### Exercise prompt
Convert the data, from its start through the line containing "ем. /Х.Фенглер, Г.Гироу, В.Унгер/" inclusive, into a Markdown table with the columns No. and Text: number each line and skip blank lines. Leave the pictures out.

### Record excerpts

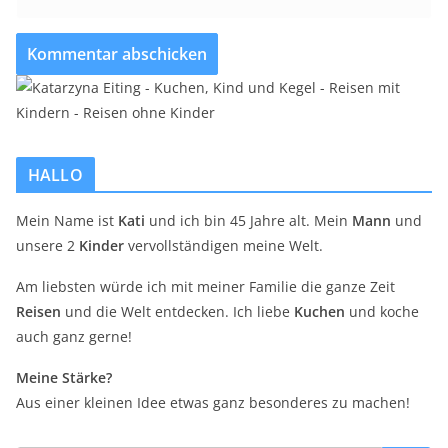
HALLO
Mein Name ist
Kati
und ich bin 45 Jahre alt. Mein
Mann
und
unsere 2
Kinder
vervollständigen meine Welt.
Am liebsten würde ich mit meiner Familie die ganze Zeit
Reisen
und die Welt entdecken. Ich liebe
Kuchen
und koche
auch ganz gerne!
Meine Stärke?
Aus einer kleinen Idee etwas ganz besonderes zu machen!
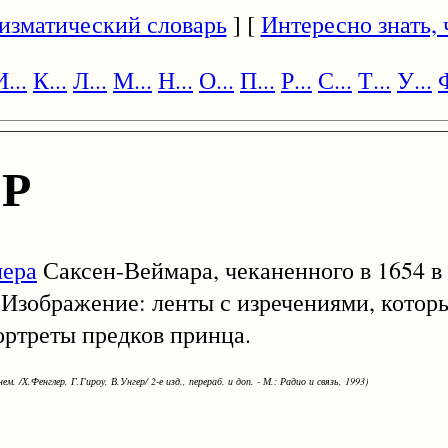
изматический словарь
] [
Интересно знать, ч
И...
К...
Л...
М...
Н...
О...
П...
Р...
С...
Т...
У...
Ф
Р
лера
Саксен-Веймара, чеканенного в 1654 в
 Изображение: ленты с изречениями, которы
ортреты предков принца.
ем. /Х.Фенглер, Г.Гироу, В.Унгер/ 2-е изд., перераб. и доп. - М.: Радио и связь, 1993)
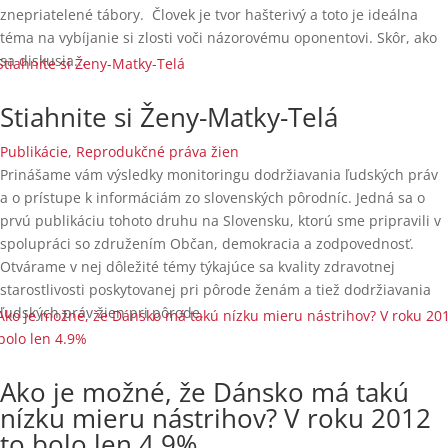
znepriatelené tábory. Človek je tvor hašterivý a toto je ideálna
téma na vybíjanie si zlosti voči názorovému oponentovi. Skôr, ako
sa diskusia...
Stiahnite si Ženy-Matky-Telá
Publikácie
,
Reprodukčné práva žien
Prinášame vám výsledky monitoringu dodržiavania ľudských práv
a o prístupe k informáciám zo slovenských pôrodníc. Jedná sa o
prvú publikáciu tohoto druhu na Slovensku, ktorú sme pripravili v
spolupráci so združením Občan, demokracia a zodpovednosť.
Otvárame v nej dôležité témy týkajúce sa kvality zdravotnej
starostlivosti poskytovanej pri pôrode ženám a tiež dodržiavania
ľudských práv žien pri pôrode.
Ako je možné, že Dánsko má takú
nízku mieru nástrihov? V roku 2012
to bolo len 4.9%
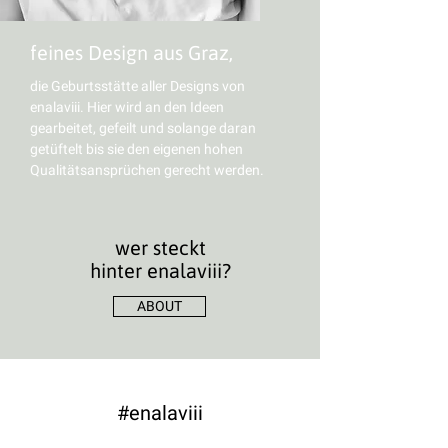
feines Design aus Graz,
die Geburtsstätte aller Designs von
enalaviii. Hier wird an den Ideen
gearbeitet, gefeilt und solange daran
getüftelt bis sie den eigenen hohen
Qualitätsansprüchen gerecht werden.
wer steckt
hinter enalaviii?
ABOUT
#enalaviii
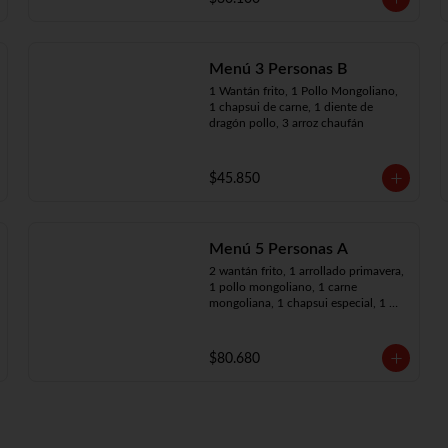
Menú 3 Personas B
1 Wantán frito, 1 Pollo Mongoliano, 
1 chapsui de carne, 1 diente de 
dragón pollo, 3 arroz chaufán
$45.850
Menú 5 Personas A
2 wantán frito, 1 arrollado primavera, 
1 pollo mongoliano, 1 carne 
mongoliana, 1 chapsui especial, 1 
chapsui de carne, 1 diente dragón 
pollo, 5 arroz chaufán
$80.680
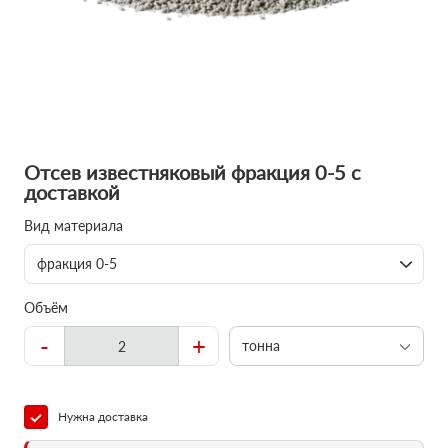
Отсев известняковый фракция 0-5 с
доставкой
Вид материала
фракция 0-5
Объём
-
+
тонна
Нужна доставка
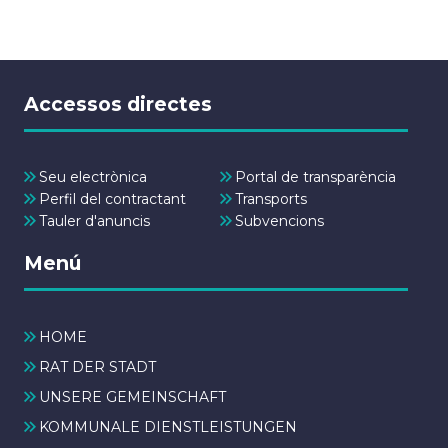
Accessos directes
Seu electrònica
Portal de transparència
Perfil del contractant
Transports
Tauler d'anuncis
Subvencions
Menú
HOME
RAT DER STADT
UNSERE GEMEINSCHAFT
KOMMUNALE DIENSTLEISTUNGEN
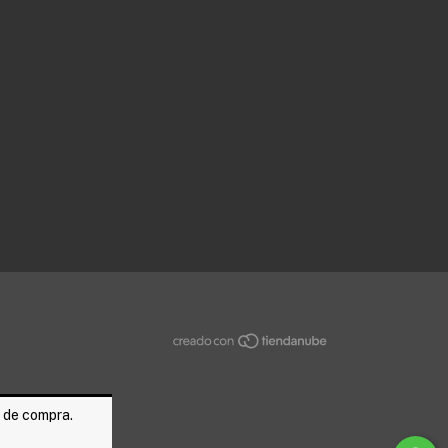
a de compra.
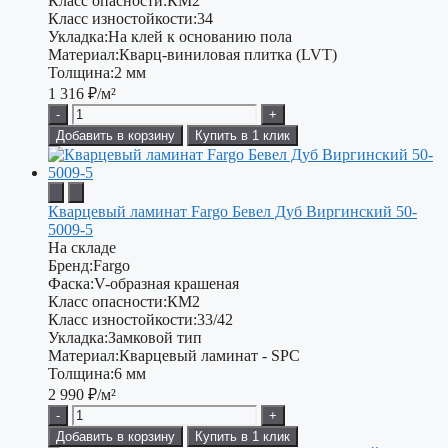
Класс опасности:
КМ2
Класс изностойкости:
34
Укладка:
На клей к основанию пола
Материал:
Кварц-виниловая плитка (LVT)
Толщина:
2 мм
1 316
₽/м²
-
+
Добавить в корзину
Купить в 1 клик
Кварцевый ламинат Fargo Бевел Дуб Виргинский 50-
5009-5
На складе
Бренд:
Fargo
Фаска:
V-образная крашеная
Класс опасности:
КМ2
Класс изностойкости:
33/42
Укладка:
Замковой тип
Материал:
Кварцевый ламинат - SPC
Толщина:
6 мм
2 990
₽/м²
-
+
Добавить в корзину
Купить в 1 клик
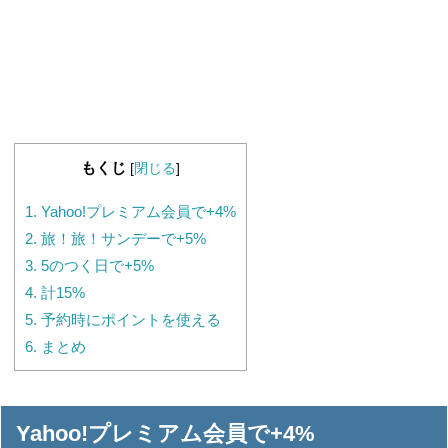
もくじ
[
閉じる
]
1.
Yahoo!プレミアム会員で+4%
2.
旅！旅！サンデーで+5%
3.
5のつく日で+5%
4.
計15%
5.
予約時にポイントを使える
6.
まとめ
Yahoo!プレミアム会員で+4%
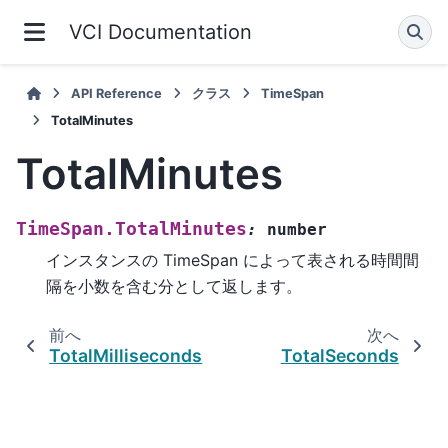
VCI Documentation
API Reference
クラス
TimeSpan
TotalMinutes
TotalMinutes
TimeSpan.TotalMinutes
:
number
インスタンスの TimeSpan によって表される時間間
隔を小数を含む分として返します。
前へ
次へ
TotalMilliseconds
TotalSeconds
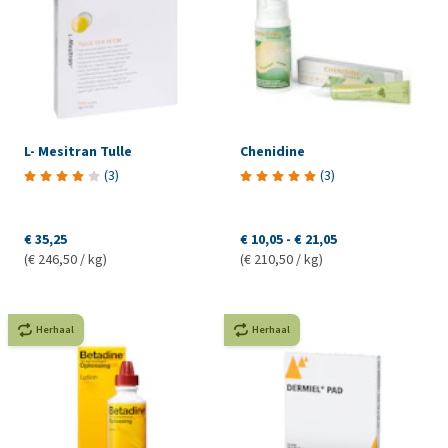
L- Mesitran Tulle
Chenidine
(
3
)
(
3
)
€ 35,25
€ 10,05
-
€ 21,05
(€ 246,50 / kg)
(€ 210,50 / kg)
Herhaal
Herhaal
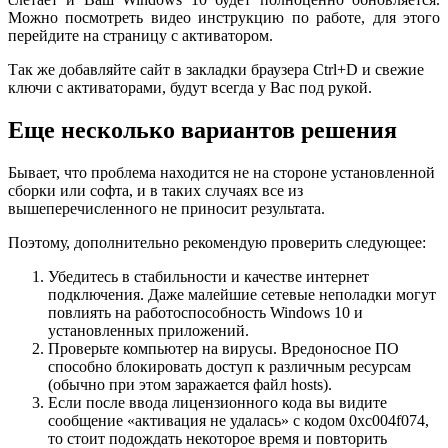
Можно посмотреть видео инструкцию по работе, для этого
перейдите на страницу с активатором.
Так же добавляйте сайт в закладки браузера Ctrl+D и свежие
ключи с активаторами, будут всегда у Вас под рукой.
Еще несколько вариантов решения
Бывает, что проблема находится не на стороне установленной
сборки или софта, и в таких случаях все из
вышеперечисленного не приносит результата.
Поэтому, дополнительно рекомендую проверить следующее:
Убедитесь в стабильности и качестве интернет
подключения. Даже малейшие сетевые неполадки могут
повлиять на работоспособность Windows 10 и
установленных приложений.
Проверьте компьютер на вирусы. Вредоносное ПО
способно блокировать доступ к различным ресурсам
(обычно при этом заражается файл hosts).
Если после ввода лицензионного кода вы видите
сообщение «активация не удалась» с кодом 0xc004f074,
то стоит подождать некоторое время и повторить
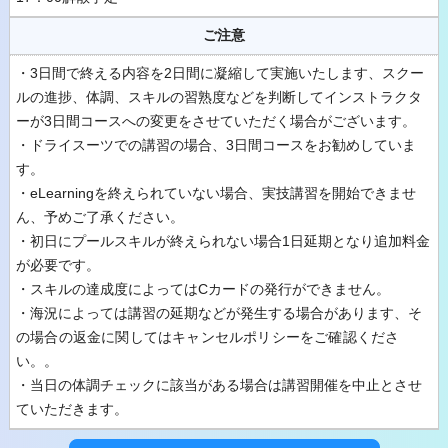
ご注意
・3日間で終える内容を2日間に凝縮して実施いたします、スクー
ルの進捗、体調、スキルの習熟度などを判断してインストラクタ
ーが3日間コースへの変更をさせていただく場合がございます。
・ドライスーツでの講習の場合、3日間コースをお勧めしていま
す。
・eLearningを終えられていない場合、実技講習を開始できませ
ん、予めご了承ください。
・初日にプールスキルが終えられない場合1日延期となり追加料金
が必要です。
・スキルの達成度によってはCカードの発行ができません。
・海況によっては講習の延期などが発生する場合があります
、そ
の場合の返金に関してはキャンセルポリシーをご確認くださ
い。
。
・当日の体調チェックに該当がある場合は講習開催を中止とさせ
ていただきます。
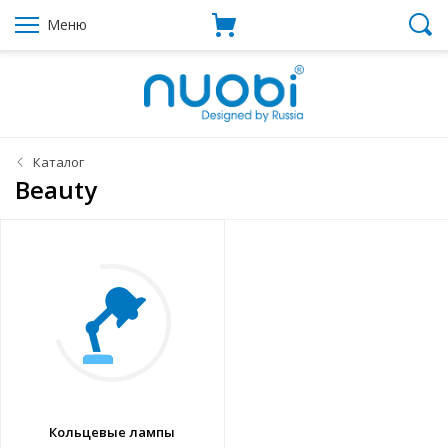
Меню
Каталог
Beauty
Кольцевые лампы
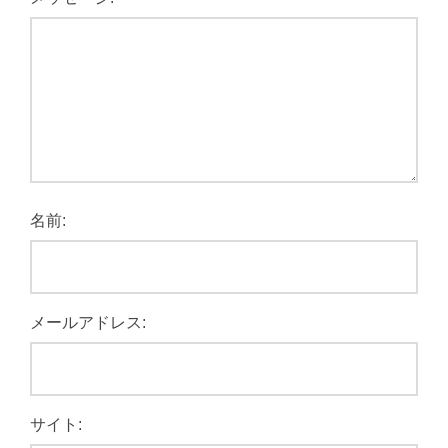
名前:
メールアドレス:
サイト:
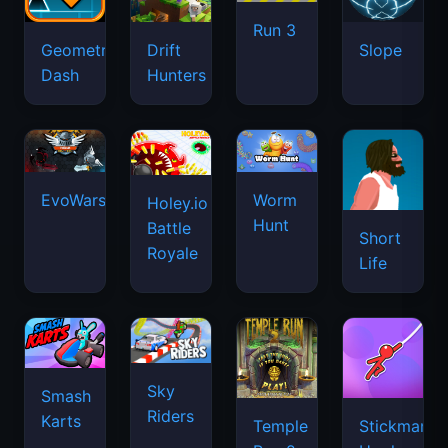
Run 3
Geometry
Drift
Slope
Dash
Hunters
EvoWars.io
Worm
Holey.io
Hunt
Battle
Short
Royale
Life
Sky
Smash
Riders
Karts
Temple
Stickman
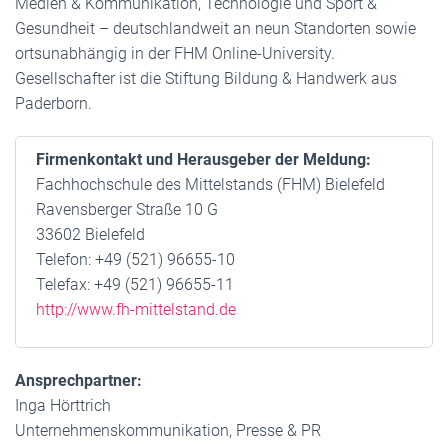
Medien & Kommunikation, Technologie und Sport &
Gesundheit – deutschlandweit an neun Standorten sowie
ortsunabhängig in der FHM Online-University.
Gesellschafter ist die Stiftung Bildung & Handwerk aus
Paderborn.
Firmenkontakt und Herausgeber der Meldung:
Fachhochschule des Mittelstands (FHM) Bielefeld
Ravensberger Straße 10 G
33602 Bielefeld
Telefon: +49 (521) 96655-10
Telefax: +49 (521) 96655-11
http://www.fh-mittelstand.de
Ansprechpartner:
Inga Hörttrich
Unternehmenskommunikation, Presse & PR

### The completed task
| No. | Text |
|---|---|
| 1 | HALLO |
| 2 | Mein Name ist |
| 3 | Kati |
| 4 | und ich bin 45 Jahre alt. Mein |
| 5 | Mann |
| 6 | und |
| 7 | unsere 2 |
| 8 | Kinder |
| 9 | vervollständigen meine Welt. |
| 10 | Am liebsten würde ich mit meiner Familie die ganze Zeit |
| 11 | Reisen |
| 12 | und die Welt entdecken. Ich liebe |
| 13 | Kuchen |
| 14 | und koche |
| 15 | auch ganz gerne! |
| 16 | Meine Stärke? |
| 17 | Aus einer kleinen Idee etwas ganz besonderes zu machen! |
| 18 | изматический словарь |
| 19 | ] [ |
| 20 | Интересно знать, ч |
| 21 | И... |
| 22 | К... |
| 23 | Л... |
| 24 | М... |
| 25 | Н... |
| 26 | О... |
| 27 | П... |
| 28 | Р... |
| 29 | С... |
| 30 | Т... |
| 31 | У... |
| 32 | Ф |
| 33 | Р |
| 34 | лера |
| 35 | Саксен-Веймара, чеканенного в 1654 в |
| 36 |  Изображение: ленты с изречениями, которы |
| 37 | ортреты предков принца. |
| 38 | ем. /Х.Фенглер, Г.Гироу, В.Унгер/ 2-е изд., перераб. и доп. - М.: Радио и связь, 1993) |